Reusable Approval Decorator

Create a decorator to easily add approval to any tool:

python
def require_approval(queue_key: str):
    """Decorator that adds human approval to any tool."""
    def decorator(func):
        @tool
        def wrapped(*args, **kwargs):
            # Submit for review
            task = datashift.submit_task(
                queue_key=queue_key,
                data={"function": func.__name__, "args": args, "kwargs": kwargs},
                summary=f"Approve {func.__name__} call",
            )

            # Wait for decision
            result = datashift.get_task(task.id)
            while result.state in ["queued", "in_review"]:
                time.sleep(5)
                result = datashift.get_task(task.id)

            if "approved" in result.reviews[0].result:
                return func(*args, **kwargs)
            else:
                return f"Action rejected: {result.reviews[0].feedback}"

        wrapped.__doc__ = func.__doc__
        return wrapped
    return decorator

# Usage
@require_approval("critical-actions")
def delete_customer(customer_id: str) -> str:
    """Delete a customer record permanently."""
    # Actual deletion logic
    return f"Customer {customer_id} deleted"

Conditional Review

Only require review for certain conditions:

python
@tool
def update_customer(customer_id: str, updates: dict) -> str:
    """Update a customer record.
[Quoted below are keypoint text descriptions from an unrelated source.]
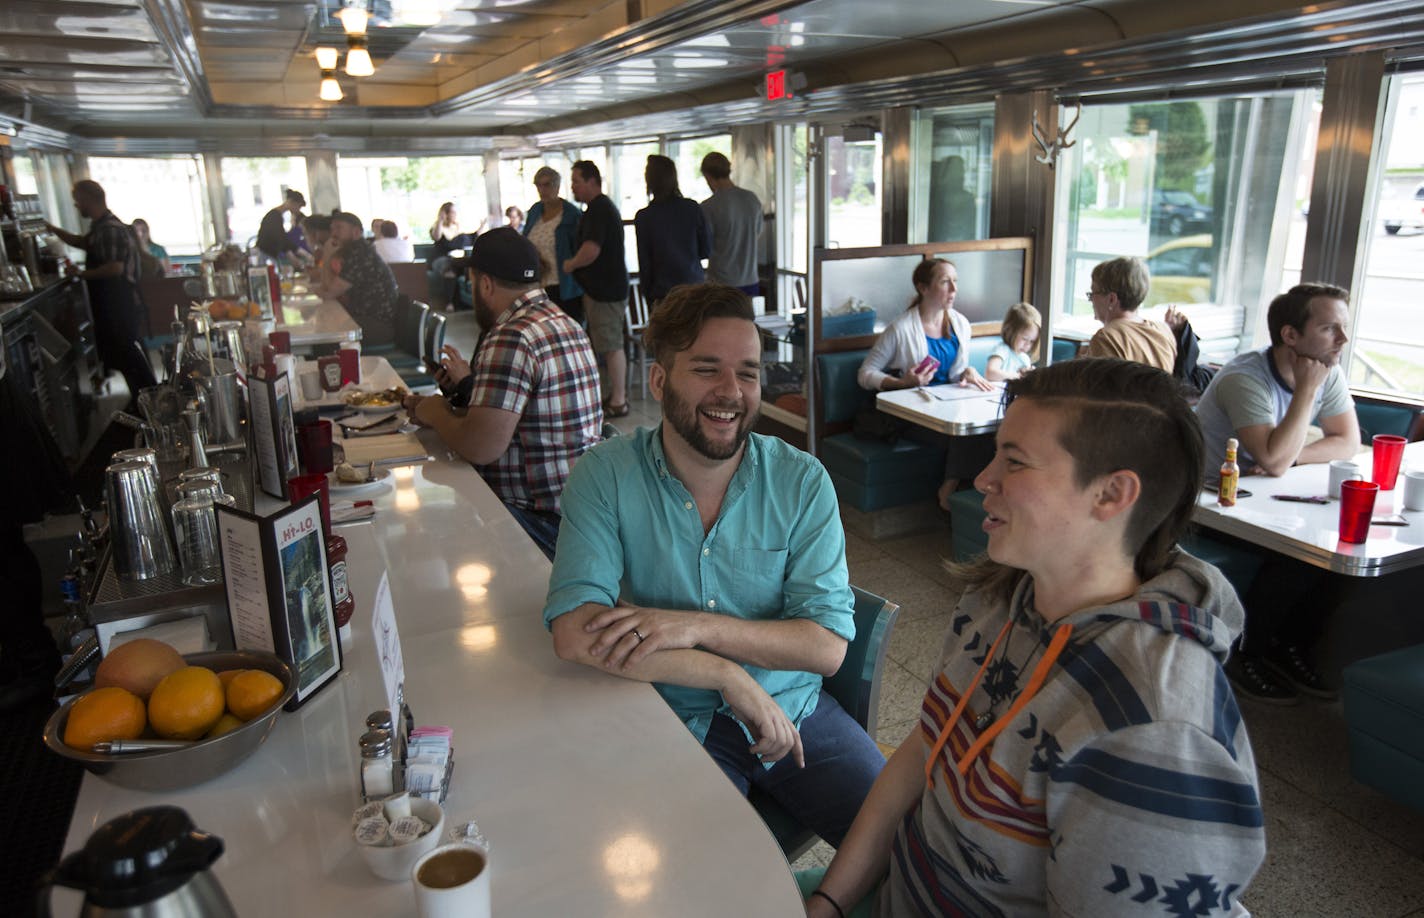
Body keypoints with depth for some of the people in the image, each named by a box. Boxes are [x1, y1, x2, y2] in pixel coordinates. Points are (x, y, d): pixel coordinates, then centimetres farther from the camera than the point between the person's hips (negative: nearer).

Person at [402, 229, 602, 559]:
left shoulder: (511, 338, -20)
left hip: (544, 522, -10)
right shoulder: (566, 323, 13)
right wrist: (471, 383, 29)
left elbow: (481, 447, -25)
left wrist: (436, 415, -6)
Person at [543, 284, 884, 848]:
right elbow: (575, 635, -19)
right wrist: (730, 677, -22)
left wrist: (695, 625, -23)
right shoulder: (605, 476, -8)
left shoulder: (803, 482, -4)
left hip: (795, 711, 3)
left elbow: (827, 646, -9)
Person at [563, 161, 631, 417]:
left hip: (606, 289, -11)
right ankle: (617, 393, 23)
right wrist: (576, 263, 17)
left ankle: (618, 401, -1)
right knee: (609, 344, 15)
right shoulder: (603, 206, 18)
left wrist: (571, 264, -12)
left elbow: (591, 250, -29)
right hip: (604, 287, 11)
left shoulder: (598, 210, -17)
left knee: (611, 345, -6)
Sensitive changes require approval."""

    sensitive_fields = ["email", "billing_address", "subscription_tier"]
    needs_review = any(field in updates for field in sensitive_fields)

    if needs_review:
        task = datashift.submit_task(
            queue_key="customer-updates",
            data={"customer_id": customer_id, "updates": updates},
            context={"current_record": get_customer(customer_id)},
            summary=f"Review update for customer {customer_id}",
        )

        result = datashift.get_task(task.id)
        while result.state in ["queued", "in_review"]:
            time.sleep(5)
            result = datashift.get_task(task.id)
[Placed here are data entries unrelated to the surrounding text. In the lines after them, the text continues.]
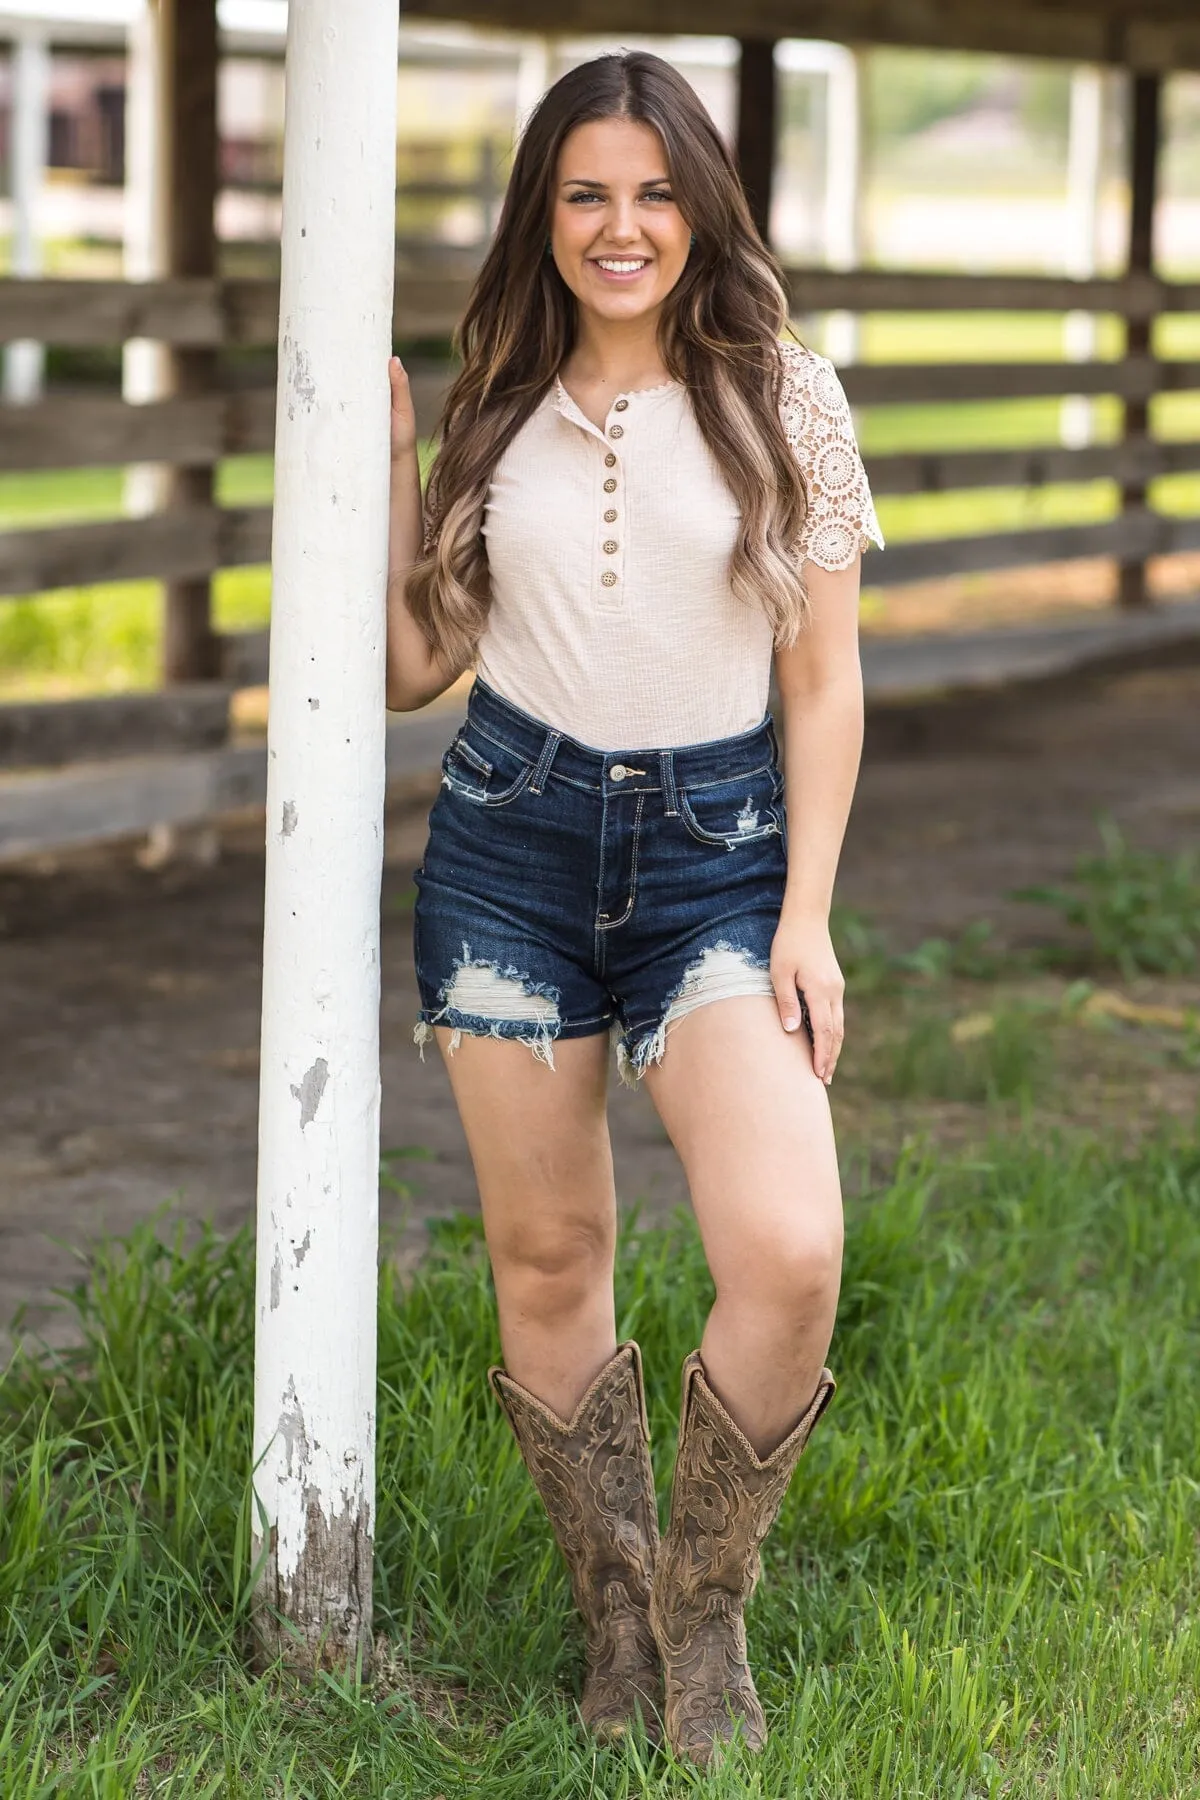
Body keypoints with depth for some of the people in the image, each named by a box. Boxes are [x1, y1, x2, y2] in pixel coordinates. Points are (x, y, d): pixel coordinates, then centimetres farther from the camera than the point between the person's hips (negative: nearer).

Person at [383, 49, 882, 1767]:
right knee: (546, 1262, 5)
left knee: (789, 1256, -19)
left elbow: (824, 679, 2)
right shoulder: (501, 411, 7)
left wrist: (807, 914, -4)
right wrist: (384, 472, 2)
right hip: (510, 842, 2)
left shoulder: (785, 400, 0)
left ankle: (707, 1607, 4)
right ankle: (615, 1619, 23)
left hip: (715, 848, -2)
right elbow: (418, 665, 12)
        if "approved" not in result.reviews[0].result:
            return f"Update rejected: {result.reviews[0].feedback}"

    # Apply the update
    apply_update(customer_id, updates)
    return f"Customer {customer_id} updated"

Best Practices

Identify sensitive tools

Add review to tools that send communications, modify data, make purchases, or have external effects.

Include context

Pass relevant context so reviewers can make informed decisions quickly.

Handle rejections gracefully

Return clear messages when actions are rejected so the agent can inform the user.

Use webhooks for production

Replace polling with webhooks for better scalability.